> EXERCISE OBJECTIVE: Retype the listing exactly; omit pictures.

○ ○ ○ ○ ○ ○ ○

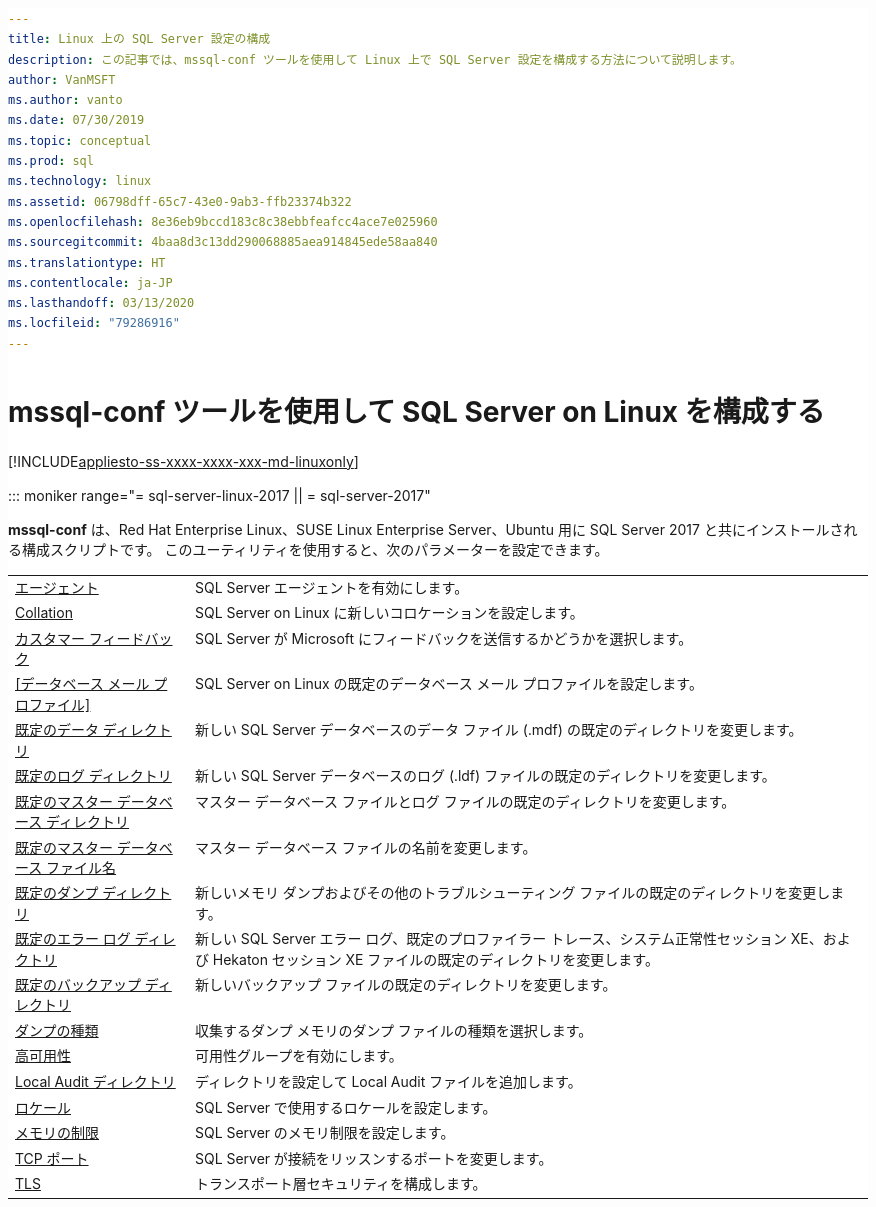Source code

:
 ```yaml
---
title: Linux 上の SQL Server 設定の構成
description: この記事では、mssql-conf ツールを使用して Linux 上で SQL Server 設定を構成する方法について説明します。
author: VanMSFT
ms.author: vanto
ms.date: 07/30/2019
ms.topic: conceptual
ms.prod: sql
ms.technology: linux
ms.assetid: 06798dff-65c7-43e0-9ab3-ffb23374b322
ms.openlocfilehash: 8e36eb9bccd183c8c38ebbfeafcc4ace7e025960
ms.sourcegitcommit: 4baa8d3c13dd290068885aea914845ede58aa840
ms.translationtype: HT
ms.contentlocale: ja-JP
ms.lasthandoff: 03/13/2020
ms.locfileid: "79286916"
---
```

# <a name="configure-sql-server-on-linux-with-the-mssql-conf-tool"></a>mssql-conf ツールを使用して SQL Server on Linux を構成する

[!INCLUDE[appliesto-ss-xxxx-xxxx-xxx-md-linuxonly](../includes/appliesto-ss-xxxx-xxxx-xxx-md-linuxonly.md)]


::: moniker range="= sql-server-linux-2017 || = sql-server-2017"

**mssql-conf** は、Red Hat Enterprise Linux、SUSE Linux Enterprise Server、Ubuntu 用に SQL Server 2017 と共にインストールされる構成スクリプトです。 このユーティリティを使用すると、次のパラメーターを設定できます。

|||
|---|---|
| [エージェント](#agent) | SQL Server エージェントを有効にします。 |
| [Collation](#collation) | SQL Server on Linux に新しいコロケーションを設定します。 |
| [カスタマー フィードバック](#customerfeedback) | SQL Server が Microsoft にフィードバックを送信するかどうかを選択します。 |
| [[データベース メール プロファイル]](#dbmail) | SQL Server on Linux の既定のデータベース メール プロファイルを設定します。 |
| [既定のデータ ディレクトリ](#datadir) | 新しい SQL Server データベースのデータ ファイル (.mdf) の既定のディレクトリを変更します。 |
| [既定のログ ディレクトリ](#datadir) | 新しい SQL Server データベースのログ (.ldf) ファイルの既定のディレクトリを変更します。 |
| [既定のマスター データベース ディレクトリ](#masterdatabasedir) | マスター データベース ファイルとログ ファイルの既定のディレクトリを変更します。|
| [既定のマスター データベース ファイル名](#masterdatabasename) | マスター データベース ファイルの名前を変更します。 |
| [既定のダンプ ディレクトリ](#dumpdir) | 新しいメモリ ダンプおよびその他のトラブルシューティング ファイルの既定のディレクトリを変更します。 |
| [既定のエラー ログ ディレクトリ](#errorlogdir) | 新しい SQL Server エラー ログ、既定のプロファイラー トレース、システム正常性セッション XE、および Hekaton セッション XE ファイルの既定のディレクトリを変更します。 |
| [既定のバックアップ ディレクトリ](#backupdir) | 新しいバックアップ ファイルの既定のディレクトリを変更します。 |
| [ダンプの種類](#coredump) | 収集するダンプ メモリのダンプ ファイルの種類を選択します。 |
| [高可用性](#hadr) | 可用性グループを有効にします。 |
| [Local Audit ディレクトリ](#localaudit) | ディレクトリを設定して Local Audit ファイルを追加します。 |
| [ロケール](#lcid) | SQL Server で使用するロケールを設定します。 |
| [メモリの制限](#memorylimit) | SQL Server のメモリ制限を設定します。 |
| [TCP ポート](#tcpport) | SQL Server が接続をリッスンするポートを変更します。 |
| [TLS](#tls) | トランスポート層セキュリティを構成します。 |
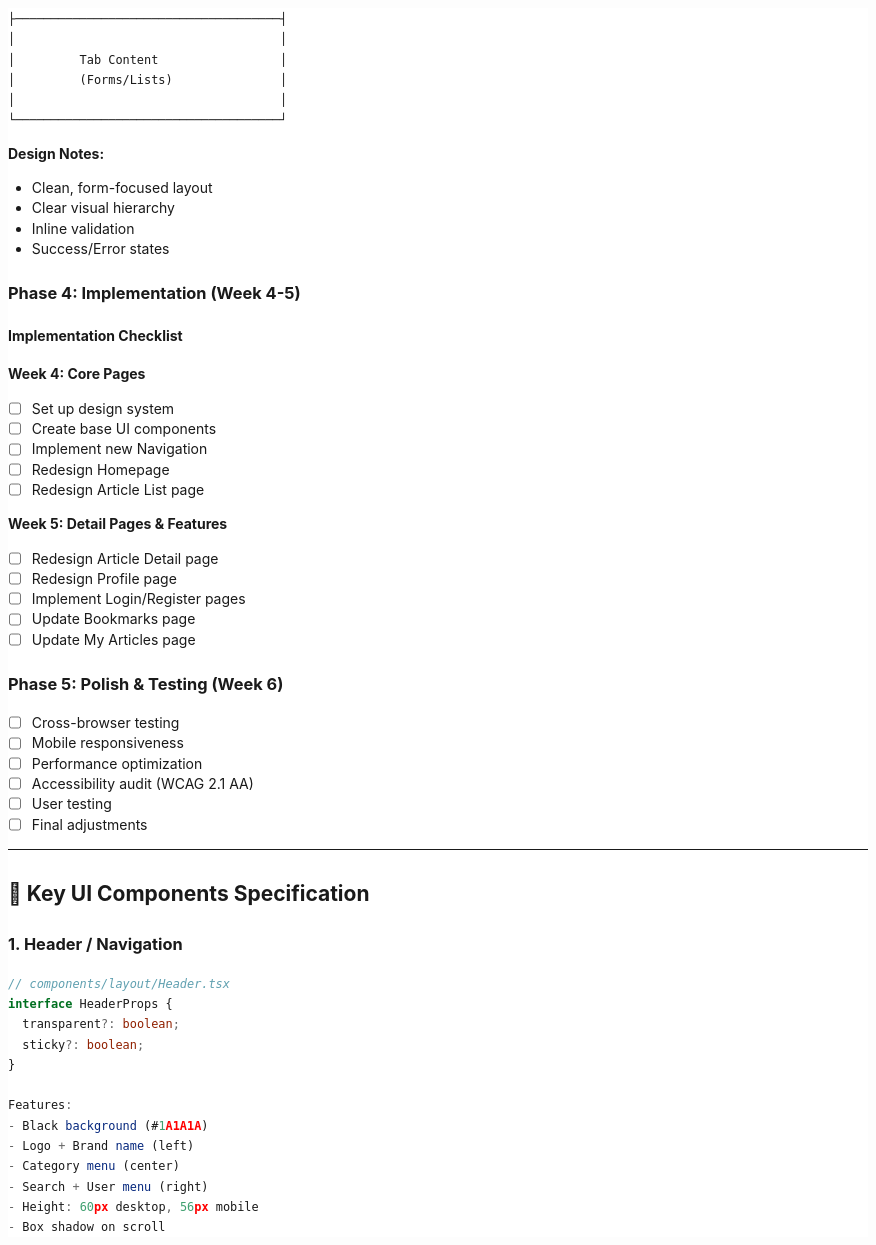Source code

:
 ```
├─────────────────────────────────────┤
│                                     │
│         Tab Content                 │
│         (Forms/Lists)               │
│                                     │
└─────────────────────────────────────┘
```

**Design Notes:**
- Clean, form-focused layout
- Clear visual hierarchy
- Inline validation
- Success/Error states

### **Phase 4: Implementation (Week 4-5)**

#### Implementation Checklist

**Week 4: Core Pages**
- [ ] Set up design system
- [ ] Create base UI components
- [ ] Implement new Navigation
- [ ] Redesign Homepage
- [ ] Redesign Article List page

**Week 5: Detail Pages & Features**
- [ ] Redesign Article Detail page
- [ ] Redesign Profile page
- [ ] Implement Login/Register pages
- [ ] Update Bookmarks page
- [ ] Update My Articles page

### **Phase 5: Polish & Testing (Week 6)**

- [ ] Cross-browser testing
- [ ] Mobile responsiveness
- [ ] Performance optimization
- [ ] Accessibility audit (WCAG 2.1 AA)
- [ ] User testing
- [ ] Final adjustments

---

## 🎨 Key UI Components Specification

### 1. **Header / Navigation**

```typescript
// components/layout/Header.tsx
interface HeaderProps {
  transparent?: boolean;
  sticky?: boolean;
}

Features:
- Black background (#1A1A1A)
- Logo + Brand name (left)
- Category menu (center)
- Search + User menu (right)
- Height: 60px desktop, 56px mobile
- Box shadow on scroll
```
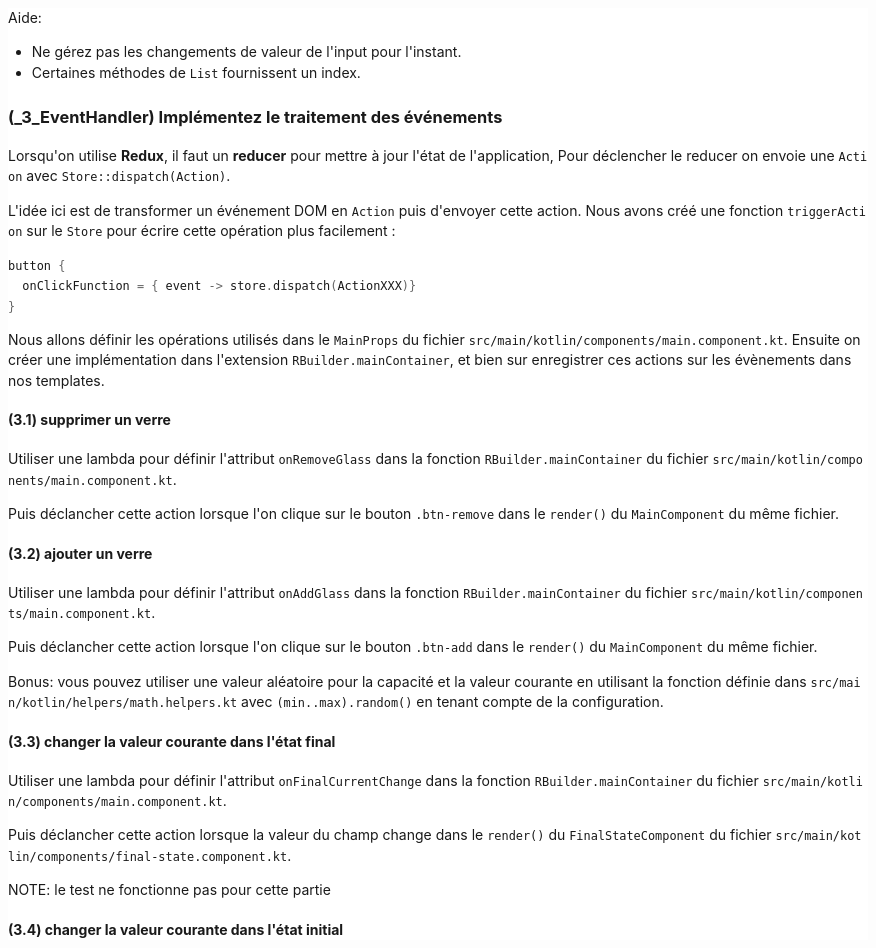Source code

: Aide:
  - Ne gérez pas les changements de valeur de l'input pour l'instant.
  - Certaines méthodes de `List` fournissent un index.

### (_3_EventHandler) Implémentez le traitement des événements

Lorsqu'on utilise __Redux__, il faut un __reducer__ pour mettre à jour l'état de l'application, Pour déclencher le reducer on envoie une `Action` avec `Store::dispatch(Action)`.

L'idée ici est de transformer un événement DOM en `Action` puis d'envoyer cette action.
Nous avons créé une fonction `triggerAction` sur le `Store` pour écrire cette opération plus facilement :

```kotlin
button {
  onClickFunction = { event -> store.dispatch(ActionXXX)}
}
```

Nous allons définir les opérations utilisés dans le `MainProps` du fichier `src/main/kotlin/components/main.component.kt`.
Ensuite on créer une implémentation dans l'extension `RBuilder.mainContainer`, et bien sur enregistrer ces actions sur les évènements dans nos templates.

#### (3.1) supprimer un verre

Utiliser une lambda pour définir l'attribut `onRemoveGlass` dans la fonction `RBuilder.mainContainer` du fichier `src/main/kotlin/components/main.component.kt`.

Puis déclancher cette action lorsque l'on clique sur le bouton `.btn-remove` dans le `render()` du `MainComponent` du même fichier.

#### (3.2) ajouter un verre

Utiliser une lambda pour définir l'attribut `onAddGlass` dans la fonction `RBuilder.mainContainer` du fichier `src/main/kotlin/components/main.component.kt`.

Puis déclancher cette action lorsque l'on clique sur le bouton `.btn-add` dans le `render()` du `MainComponent` du même fichier.

Bonus: vous pouvez utiliser une valeur aléatoire pour la capacité et la valeur courante en utilisant la fonction définie dans `src/main/kotlin/helpers/math.helpers.kt` avec `(min..max).random()` en tenant compte de la configuration.

#### (3.3) changer la valeur courante dans l'état final

Utiliser une lambda pour définir l'attribut `onFinalCurrentChange` dans la fonction `RBuilder.mainContainer` du fichier `src/main/kotlin/components/main.component.kt`.

Puis déclancher cette action lorsque la valeur du champ change dans le `render()` du `FinalStateComponent` du fichier `src/main/kotlin/components/final-state.component.kt`.

NOTE: le test ne fonctionne pas pour cette partie

#### (3.4) changer la valeur courante dans l'état initial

○ ○ ○ ○ ○ ○ ○

> TASK RESULT:
Source code

:
 ```yaml
---
title: Linux 上の SQL Server 設定の構成
description: この記事では、mssql-conf ツールを使用して Linux 上で SQL Server 設定を構成する方法について説明します。
author: VanMSFT
ms.author: vanto
ms.date: 07/30/2019
ms.topic: conceptual
ms.prod: sql
ms.technology: linux
ms.assetid: 06798dff-65c7-43e0-9ab3-ffb23374b322
ms.openlocfilehash: 8e36eb9bccd183c8c38ebbfeafcc4ace7e025960
ms.sourcegitcommit: 4baa8d3c13dd290068885aea914845ede58aa840
ms.translationtype: HT
ms.contentlocale: ja-JP
ms.lasthandoff: 03/13/2020
ms.locfileid: "79286916"
---
```

# <a name="configure-sql-server-on-linux-with-the-mssql-conf-tool"></a>mssql-conf ツールを使用して SQL Server on Linux を構成する

[!INCLUDE[appliesto-ss-xxxx-xxxx-xxx-md-linuxonly](../includes/appliesto-ss-xxxx-xxxx-xxx-md-linuxonly.md)]


::: moniker range="= sql-server-linux-2017 || = sql-server-2017"

**mssql-conf** は、Red Hat Enterprise Linux、SUSE Linux Enterprise Server、Ubuntu 用に SQL Server 2017 と共にインストールされる構成スクリプトです。 このユーティリティを使用すると、次のパラメーターを設定できます。

|||
|---|---|
| [エージェント](#agent) | SQL Server エージェントを有効にします。 |
| [Collation](#collation) | SQL Server on Linux に新しいコロケーションを設定します。 |
| [カスタマー フィードバック](#customerfeedback) | SQL Server が Microsoft にフィードバックを送信するかどうかを選択します。 |
| [[データベース メール プロファイル]](#dbmail) | SQL Server on Linux の既定のデータベース メール プロファイルを設定します。 |
| [既定のデータ ディレクトリ](#datadir) | 新しい SQL Server データベースのデータ ファイル (.mdf) の既定のディレクトリを変更します。 |
| [既定のログ ディレクトリ](#datadir) | 新しい SQL Server データベースのログ (.ldf) ファイルの既定のディレクトリを変更します。 |
| [既定のマスター データベース ディレクトリ](#masterdatabasedir) | マスター データベース ファイルとログ ファイルの既定のディレクトリを変更します。|
| [既定のマスター データベース ファイル名](#masterdatabasename) | マスター データベース ファイルの名前を変更します。 |
| [既定のダンプ ディレクトリ](#dumpdir) | 新しいメモリ ダンプおよびその他のトラブルシューティング ファイルの既定のディレクトリを変更します。 |
| [既定のエラー ログ ディレクトリ](#errorlogdir) | 新しい SQL Server エラー ログ、既定のプロファイラー トレース、システム正常性セッション XE、および Hekaton セッション XE ファイルの既定のディレクトリを変更します。 |
| [既定のバックアップ ディレクトリ](#backupdir) | 新しいバックアップ ファイルの既定のディレクトリを変更します。 |
| [ダンプの種類](#coredump) | 収集するダンプ メモリのダンプ ファイルの種類を選択します。 |
| [高可用性](#hadr) | 可用性グループを有効にします。 |
| [Local Audit ディレクトリ](#localaudit) | ディレクトリを設定して Local Audit ファイルを追加します。 |
| [ロケール](#lcid) | SQL Server で使用するロケールを設定します。 |
| [メモリの制限](#memorylimit) | SQL Server のメモリ制限を設定します。 |
| [TCP ポート](#tcpport) | SQL Server が接続をリッスンするポートを変更します。 |
| [TLS](#tls) | トランスポート層セキュリティを構成します。 |
Source code

:
 ```
├─────────────────────────────────────┤
│                                     │
│         Tab Content                 │
│         (Forms/Lists)               │
│                                     │
└─────────────────────────────────────┘
```

**Design Notes:**
- Clean, form-focused layout
- Clear visual hierarchy
- Inline validation
- Success/Error states

### **Phase 4: Implementation (Week 4-5)**

#### Implementation Checklist

**Week 4: Core Pages**
- [ ] Set up design system
- [ ] Create base UI components
- [ ] Implement new Navigation
- [ ] Redesign Homepage
- [ ] Redesign Article List page

**Week 5: Detail Pages & Features**
- [ ] Redesign Article Detail page
- [ ] Redesign Profile page
- [ ] Implement Login/Register pages
- [ ] Update Bookmarks page
- [ ] Update My Articles page

### **Phase 5: Polish & Testing (Week 6)**

- [ ] Cross-browser testing
- [ ] Mobile responsiveness
- [ ] Performance optimization
- [ ] Accessibility audit (WCAG 2.1 AA)
- [ ] User testing
- [ ] Final adjustments

---

## 🎨 Key UI Components Specification

### 1. **Header / Navigation**

```typescript
// components/layout/Header.tsx
interface HeaderProps {
  transparent?: boolean;
  sticky?: boolean;
}

Features:
- Black background (#1A1A1A)
- Logo + Brand name (left)
- Category menu (center)
- Search + User menu (right)
- Height: 60px desktop, 56px mobile
- Box shadow on scroll
```
Source code

: Aide:
  - Ne gérez pas les changements de valeur de l'input pour l'instant.
  - Certaines méthodes de `List` fournissent un index.

### (_3_EventHandler) Implémentez le traitement des événements

Lorsqu'on utilise __Redux__, il faut un __reducer__ pour mettre à jour l'état de l'application, Pour déclencher le reducer on envoie une `Action` avec `Store::dispatch(Action)`.

L'idée ici est de transformer un événement DOM en `Action` puis d'envoyer cette action.
Nous avons créé une fonction `triggerAction` sur le `Store` pour écrire cette opération plus facilement :

```kotlin
button {
  onClickFunction = { event -> store.dispatch(ActionXXX)}
}
```

Nous allons définir les opérations utilisés dans le `MainProps` du fichier `src/main/kotlin/components/main.component.kt`.
Ensuite on créer une implémentation dans l'extension `RBuilder.mainContainer`, et bien sur enregistrer ces actions sur les évènements dans nos templates.

#### (3.1) supprimer un verre

Utiliser une lambda pour définir l'attribut `onRemoveGlass` dans la fonction `RBuilder.mainContainer` du fichier `src/main/kotlin/components/main.component.kt`.

Puis déclancher cette action lorsque l'on clique sur le bouton `.btn-remove` dans le `render()` du `MainComponent` du même fichier.

#### (3.2) ajouter un verre

Utiliser une lambda pour définir l'attribut `onAddGlass` dans la fonction `RBuilder.mainContainer` du fichier `src/main/kotlin/components/main.component.kt`.

Puis déclancher cette action lorsque l'on clique sur le bouton `.btn-add` dans le `render()` du `MainComponent` du même fichier.

Bonus: vous pouvez utiliser une valeur aléatoire pour la capacité et la valeur courante en utilisant la fonction définie dans `src/main/kotlin/helpers/math.helpers.kt` avec `(min..max).random()` en tenant compte de la configuration.

#### (3.3) changer la valeur courante dans l'état final

Utiliser une lambda pour définir l'attribut `onFinalCurrentChange` dans la fonction `RBuilder.mainContainer` du fichier `src/main/kotlin/components/main.component.kt`.

Puis déclancher cette action lorsque la valeur du champ change dans le `render()` du `FinalStateComponent` du fichier `src/main/kotlin/components/final-state.component.kt`.

NOTE: le test ne fonctionne pas pour cette partie

#### (3.4) changer la valeur courante dans l'état initial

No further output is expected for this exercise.